First of all, the good things. It sounded good, really good, what with the P90s and the fully hollow body. I think the Casino Elitist sounded better, a little richer and more solid, but it was close; really they were both good sounds, just different, almost coming down to personal preference. And the action felt good, too, low and fast. The quality of the woodwork was good overall, except for a clumsily-cut curve in the headstock, which disappointed me because, to my eye, this nice little arc carved on each side of the headstock is part of the iconic design of the Casino, a nice little detail that sets it apart from its Gibson cousins. The polyurethane finish was well done, smooth and even.

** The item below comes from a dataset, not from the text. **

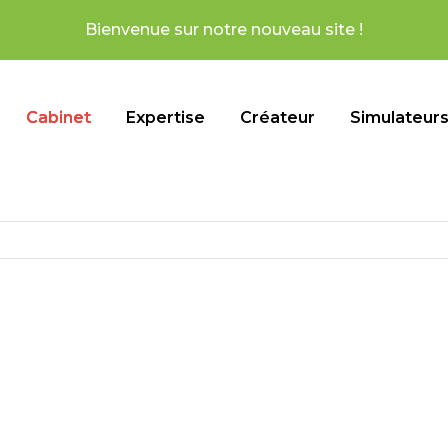
venue sur notre nouveau site !
Cabinet
Expertise
Créateur
Simulateur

But the stain was another story. It was applied in blotches, and you could see streaks and sponge marks where the stain had been allowed to dry too much before wiping off, or something of this nature. Streaky, ugly, blotchy. Not good.

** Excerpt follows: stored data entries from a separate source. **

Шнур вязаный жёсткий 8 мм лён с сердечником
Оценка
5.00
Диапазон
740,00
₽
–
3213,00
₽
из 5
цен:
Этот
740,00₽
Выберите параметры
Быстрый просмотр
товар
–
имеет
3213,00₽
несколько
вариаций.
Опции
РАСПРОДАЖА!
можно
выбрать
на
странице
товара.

The pots appeared to be cheap, and when you twisted them, they wobbled on their axis rather than spinning straight. This did not inspire confidence; I feared for their longevity.

But the frets were the deal killer. The fret job was abandoned halfway to completion. Maybe they thought nobody would notice. Maybe a lot of people wouldn't. Here's what they did: the frets were pressed into the fingerboard, the ends smoothed off, and the frets were leveled with a file or belt sander. Then some worker began the job of crowning the frets with a fret file . . . and there it ended, throw the guitar in a box and ship it out the door.